As any angry person can tell you, expressing rage shows a loss of control. It both seems and feels juvenile. It borders on the tantrum, which is not presidential, and it is pretty close to downright un-American, since we in this country do not express our emotions, except on daytime television. Much more important, anger makes a television viewer uncomfortable, and I don't think this is how a presidential candidate wants us to feel. This is why politicians have aides: to express -- anonymously, of course -- their anger. This is what the aforementioned Mr. Nicholson should be doing.

Stop! Do not e-mail me, dear reader, on how I should not be constructively criticizing Kerry ("bashing," it is called nowadays) but instead should be saving the nation and the world from another four years of Bush and Cheney. That latter, though, is truly my intention. I am told that this is the presidential preseason, a period when only the cognoscenti and the mentally unhinged are paying attention to presidential politics, with everyone else waiting until after the World Series. It is now, therefore, while no one much is looking, that I can critique Kerry in an effort to make him a totally unbeatable candidate. He needs to lighten up.

I say that with a total lack of levity. My candidate is a dour man. At least that's the way he seems on TV. Sometimes he seems angry, which is not good, but most of the time he just seems gloomy. It does not help that he has a face that hardly needs to be enlarged for Mount Rushmore, but what really matters is that he seems as if he is no fun. No one would call Kerry, as FDR did Al Smith, "the happy warrior" or discern some impishness in him.
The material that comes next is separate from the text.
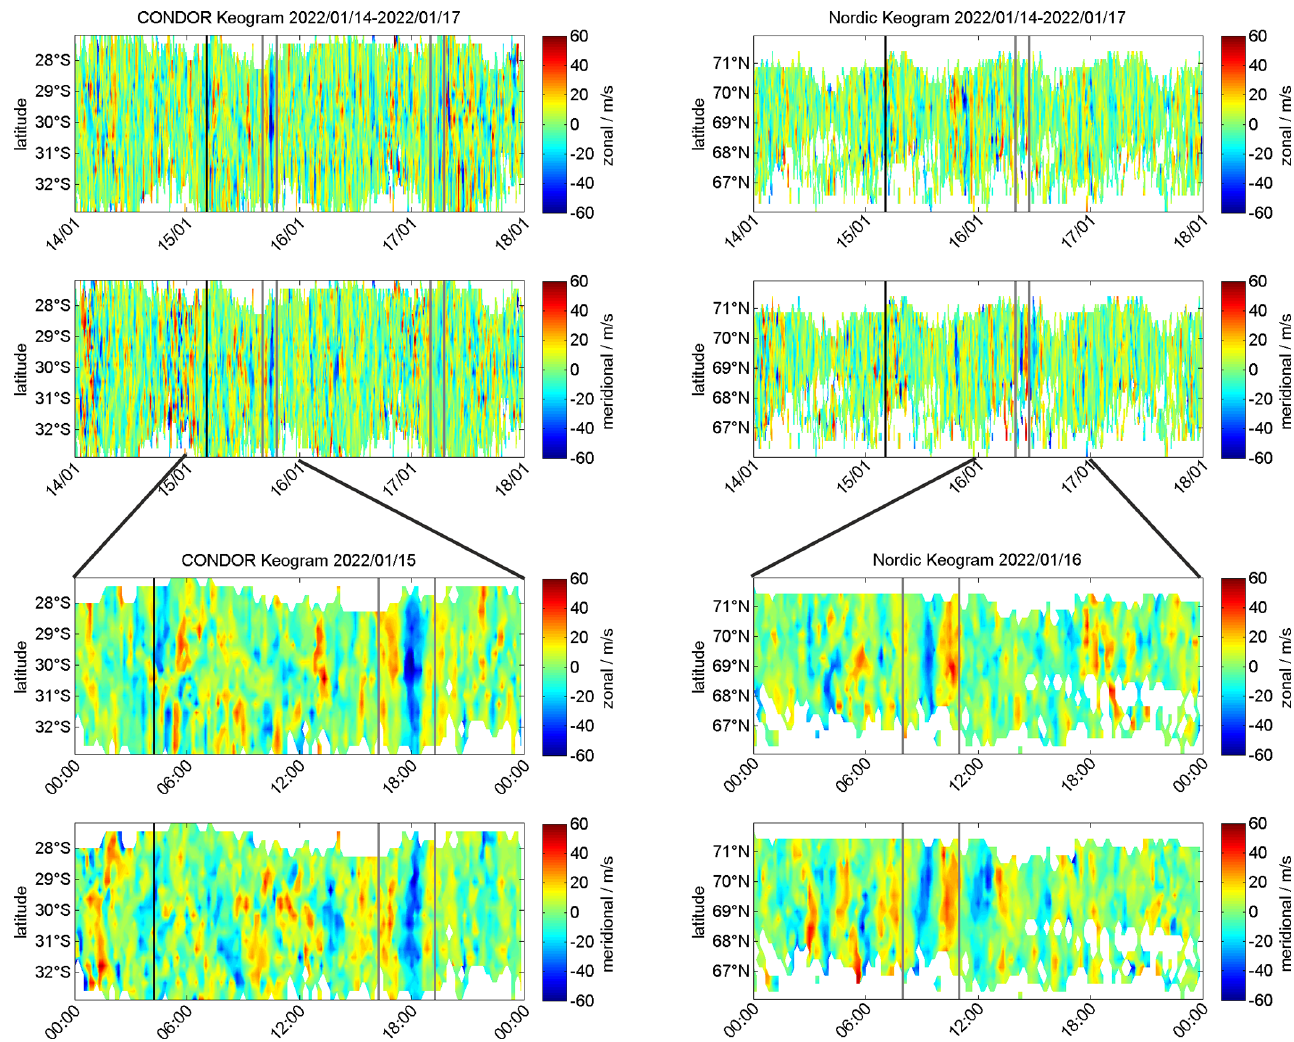
Figure 3. Latitudinal keograms of the vertical average zonal and meridional winds for both domains (upper panels). The lower panels represent shorter-time sections of the first event above CONDOR and the one event at the Nordic Meteor Radar Cluster. Vertical lines are explained in the caption of Fig.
Bush has that quality and so, of course, did Bill Clinton.

About the only recent presidents who were decidedly un-impish were Jimmy Carter, who came to Washington to take the fun out of politics, and the first George Bush, whose joke is only now becoming apparent. Both got the gate after just one term.

The attacks on Kerry's war record are contemptible, and the criticism for his own criticism of the war itself shows that the Bush-Cheneys of this world have, as was said of the Bourbons, learned nothing and forgotten nothing. But the way to handle such attacks is with ridicule, with nonchalance, with a confidence that the American people know a low blow when they see one.

Smile, John -- you're always on candid camera.